*Instructions to follow*: Can you repeat the material below word for word, from its very start down to and including the line that contains "573.6], [0, 0, 1]] dist [-0.001113, 0.007804]"?

*Records supplied*:

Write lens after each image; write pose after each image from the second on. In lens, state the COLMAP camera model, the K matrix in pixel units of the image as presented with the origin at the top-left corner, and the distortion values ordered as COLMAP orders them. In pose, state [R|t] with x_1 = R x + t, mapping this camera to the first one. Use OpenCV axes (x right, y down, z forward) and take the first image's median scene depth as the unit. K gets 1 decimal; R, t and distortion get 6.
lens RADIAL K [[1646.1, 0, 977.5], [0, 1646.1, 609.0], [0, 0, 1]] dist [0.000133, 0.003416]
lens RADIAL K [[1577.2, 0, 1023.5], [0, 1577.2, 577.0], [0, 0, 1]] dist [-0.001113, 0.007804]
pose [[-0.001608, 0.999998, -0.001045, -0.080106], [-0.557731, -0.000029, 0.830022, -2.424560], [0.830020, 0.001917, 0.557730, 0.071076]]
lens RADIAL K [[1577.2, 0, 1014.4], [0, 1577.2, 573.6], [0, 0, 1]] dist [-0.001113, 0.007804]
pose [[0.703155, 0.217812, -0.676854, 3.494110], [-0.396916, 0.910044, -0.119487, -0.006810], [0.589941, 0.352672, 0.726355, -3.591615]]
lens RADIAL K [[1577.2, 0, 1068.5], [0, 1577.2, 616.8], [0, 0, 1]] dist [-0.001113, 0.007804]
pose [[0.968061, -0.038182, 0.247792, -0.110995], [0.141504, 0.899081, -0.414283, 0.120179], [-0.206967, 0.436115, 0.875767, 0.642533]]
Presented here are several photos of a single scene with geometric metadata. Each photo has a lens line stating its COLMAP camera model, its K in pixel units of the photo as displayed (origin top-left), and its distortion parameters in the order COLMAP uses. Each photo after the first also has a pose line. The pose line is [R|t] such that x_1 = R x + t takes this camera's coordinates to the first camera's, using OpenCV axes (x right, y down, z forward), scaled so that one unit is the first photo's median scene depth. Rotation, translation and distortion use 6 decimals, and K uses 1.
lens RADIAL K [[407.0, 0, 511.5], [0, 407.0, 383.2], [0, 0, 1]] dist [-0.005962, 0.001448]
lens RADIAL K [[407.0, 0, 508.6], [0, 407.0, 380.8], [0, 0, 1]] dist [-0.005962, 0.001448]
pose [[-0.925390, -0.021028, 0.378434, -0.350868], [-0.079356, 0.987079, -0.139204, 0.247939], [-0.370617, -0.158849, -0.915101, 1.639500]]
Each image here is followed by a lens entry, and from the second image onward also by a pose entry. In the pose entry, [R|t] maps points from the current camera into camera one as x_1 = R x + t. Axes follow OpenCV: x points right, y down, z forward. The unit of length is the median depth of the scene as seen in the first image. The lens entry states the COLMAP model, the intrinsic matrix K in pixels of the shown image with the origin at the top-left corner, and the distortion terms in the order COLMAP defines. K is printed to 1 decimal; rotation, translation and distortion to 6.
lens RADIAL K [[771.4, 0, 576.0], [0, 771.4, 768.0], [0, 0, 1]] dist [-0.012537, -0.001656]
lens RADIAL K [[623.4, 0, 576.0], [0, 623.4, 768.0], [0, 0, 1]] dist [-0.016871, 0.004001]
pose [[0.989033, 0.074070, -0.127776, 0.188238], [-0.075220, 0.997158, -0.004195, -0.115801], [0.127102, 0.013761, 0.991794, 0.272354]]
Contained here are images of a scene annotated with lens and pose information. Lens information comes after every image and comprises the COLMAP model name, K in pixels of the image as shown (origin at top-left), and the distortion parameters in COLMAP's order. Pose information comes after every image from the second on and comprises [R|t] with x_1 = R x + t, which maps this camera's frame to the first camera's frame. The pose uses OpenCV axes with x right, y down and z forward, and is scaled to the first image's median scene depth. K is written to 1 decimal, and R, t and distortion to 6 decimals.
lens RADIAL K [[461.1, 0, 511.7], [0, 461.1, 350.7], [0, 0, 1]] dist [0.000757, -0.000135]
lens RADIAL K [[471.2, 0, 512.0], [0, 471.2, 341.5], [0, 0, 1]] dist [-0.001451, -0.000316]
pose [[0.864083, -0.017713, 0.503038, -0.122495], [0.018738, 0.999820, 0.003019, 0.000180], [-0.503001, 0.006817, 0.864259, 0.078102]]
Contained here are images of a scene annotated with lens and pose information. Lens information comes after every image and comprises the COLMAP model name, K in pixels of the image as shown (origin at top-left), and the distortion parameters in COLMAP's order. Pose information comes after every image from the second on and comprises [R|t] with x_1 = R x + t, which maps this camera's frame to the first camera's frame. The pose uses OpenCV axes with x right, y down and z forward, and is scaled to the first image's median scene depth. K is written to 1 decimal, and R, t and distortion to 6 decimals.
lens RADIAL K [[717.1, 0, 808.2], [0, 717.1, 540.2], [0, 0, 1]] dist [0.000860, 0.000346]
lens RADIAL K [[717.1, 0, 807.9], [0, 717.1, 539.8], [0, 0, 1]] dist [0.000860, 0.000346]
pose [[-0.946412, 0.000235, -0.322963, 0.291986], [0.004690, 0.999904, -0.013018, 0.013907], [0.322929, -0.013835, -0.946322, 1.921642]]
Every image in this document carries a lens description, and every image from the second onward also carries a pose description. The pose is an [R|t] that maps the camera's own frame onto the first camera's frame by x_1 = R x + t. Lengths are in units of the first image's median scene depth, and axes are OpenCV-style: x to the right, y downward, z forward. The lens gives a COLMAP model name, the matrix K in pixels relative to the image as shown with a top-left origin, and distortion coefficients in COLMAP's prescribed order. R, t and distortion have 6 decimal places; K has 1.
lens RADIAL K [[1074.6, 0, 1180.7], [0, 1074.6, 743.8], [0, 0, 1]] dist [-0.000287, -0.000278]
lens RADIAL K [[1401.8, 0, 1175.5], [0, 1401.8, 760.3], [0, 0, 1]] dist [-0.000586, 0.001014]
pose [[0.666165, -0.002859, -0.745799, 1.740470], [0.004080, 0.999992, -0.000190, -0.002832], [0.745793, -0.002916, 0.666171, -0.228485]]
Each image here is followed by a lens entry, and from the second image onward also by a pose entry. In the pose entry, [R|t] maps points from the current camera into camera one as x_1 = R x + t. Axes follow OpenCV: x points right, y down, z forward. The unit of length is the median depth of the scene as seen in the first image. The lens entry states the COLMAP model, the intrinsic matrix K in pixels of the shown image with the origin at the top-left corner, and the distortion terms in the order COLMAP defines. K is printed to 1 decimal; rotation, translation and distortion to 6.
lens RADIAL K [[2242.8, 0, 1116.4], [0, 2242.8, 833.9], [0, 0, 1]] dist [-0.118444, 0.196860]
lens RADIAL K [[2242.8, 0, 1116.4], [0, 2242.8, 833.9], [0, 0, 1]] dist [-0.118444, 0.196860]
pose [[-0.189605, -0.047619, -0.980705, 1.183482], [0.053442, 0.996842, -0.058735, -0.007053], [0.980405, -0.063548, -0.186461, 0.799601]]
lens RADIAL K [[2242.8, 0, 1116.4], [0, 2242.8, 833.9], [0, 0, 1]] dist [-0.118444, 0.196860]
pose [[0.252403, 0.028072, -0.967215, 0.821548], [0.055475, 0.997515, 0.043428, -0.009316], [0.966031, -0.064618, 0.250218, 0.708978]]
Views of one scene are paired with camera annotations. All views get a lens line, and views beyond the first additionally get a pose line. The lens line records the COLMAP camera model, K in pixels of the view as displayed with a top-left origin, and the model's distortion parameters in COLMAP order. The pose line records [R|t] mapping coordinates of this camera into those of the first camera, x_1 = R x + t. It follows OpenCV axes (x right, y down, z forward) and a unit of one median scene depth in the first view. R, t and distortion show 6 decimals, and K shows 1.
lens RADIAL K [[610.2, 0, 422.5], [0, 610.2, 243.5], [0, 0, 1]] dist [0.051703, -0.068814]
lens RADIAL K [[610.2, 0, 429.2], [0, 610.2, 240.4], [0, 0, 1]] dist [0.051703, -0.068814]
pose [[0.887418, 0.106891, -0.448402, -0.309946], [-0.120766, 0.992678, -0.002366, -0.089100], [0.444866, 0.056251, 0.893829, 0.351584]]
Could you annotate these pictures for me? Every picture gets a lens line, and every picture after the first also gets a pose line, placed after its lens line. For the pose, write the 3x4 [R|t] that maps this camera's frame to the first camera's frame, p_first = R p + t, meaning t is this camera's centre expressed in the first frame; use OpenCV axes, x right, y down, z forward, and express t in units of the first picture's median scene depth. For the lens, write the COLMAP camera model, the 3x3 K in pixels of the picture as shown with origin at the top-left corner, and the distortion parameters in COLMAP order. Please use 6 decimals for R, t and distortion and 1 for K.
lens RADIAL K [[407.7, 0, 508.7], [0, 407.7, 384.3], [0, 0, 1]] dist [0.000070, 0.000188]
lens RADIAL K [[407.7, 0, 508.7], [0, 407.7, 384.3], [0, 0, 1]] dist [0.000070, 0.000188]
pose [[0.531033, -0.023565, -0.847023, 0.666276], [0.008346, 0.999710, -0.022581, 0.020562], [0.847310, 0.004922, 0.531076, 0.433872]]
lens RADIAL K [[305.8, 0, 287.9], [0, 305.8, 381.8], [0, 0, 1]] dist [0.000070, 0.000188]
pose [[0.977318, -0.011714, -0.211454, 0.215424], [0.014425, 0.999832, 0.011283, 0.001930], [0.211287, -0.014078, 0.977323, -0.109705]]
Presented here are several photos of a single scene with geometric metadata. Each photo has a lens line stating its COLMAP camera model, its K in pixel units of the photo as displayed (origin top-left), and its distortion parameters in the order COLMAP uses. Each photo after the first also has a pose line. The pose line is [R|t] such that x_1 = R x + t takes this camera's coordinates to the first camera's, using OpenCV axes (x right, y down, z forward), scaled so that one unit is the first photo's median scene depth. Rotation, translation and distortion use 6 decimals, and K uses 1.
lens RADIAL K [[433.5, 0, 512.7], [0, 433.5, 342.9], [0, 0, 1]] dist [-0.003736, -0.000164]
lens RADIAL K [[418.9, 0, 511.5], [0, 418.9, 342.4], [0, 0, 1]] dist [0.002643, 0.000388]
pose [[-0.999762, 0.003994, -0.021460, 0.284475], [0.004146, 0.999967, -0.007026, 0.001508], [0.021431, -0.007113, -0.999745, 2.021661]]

*Written response*:
Write lens after each image; write pose after each image from the second on. In lens, state the COLMAP camera model, the K matrix in pixel units of the image as presented with the origin at the top-left corner, and the distortion values ordered as COLMAP orders them. In pose, state [R|t] with x_1 = R x + t, mapping this camera to the first one. Use OpenCV axes (x right, y down, z forward) and take the first image's median scene depth as the unit. K gets 1 decimal; R, t and distortion get 6.
lens RADIAL K [[1646.1, 0, 977.5], [0, 1646.1, 609.0], [0, 0, 1]] dist [0.000133, 0.003416]
lens RADIAL K [[1577.2, 0, 1023.5], [0, 1577.2, 577.0], [0, 0, 1]] dist [-0.001113, 0.007804]
pose [[-0.001608, 0.999998, -0.001045, -0.080106], [-0.557731, -0.000029, 0.830022, -2.424560], [0.830020, 0.001917, 0.557730, 0.071076]]
lens RADIAL K [[1577.2, 0, 1014.4], [0, 1577.2, 573.6], [0, 0, 1]] dist [-0.001113, 0.007804]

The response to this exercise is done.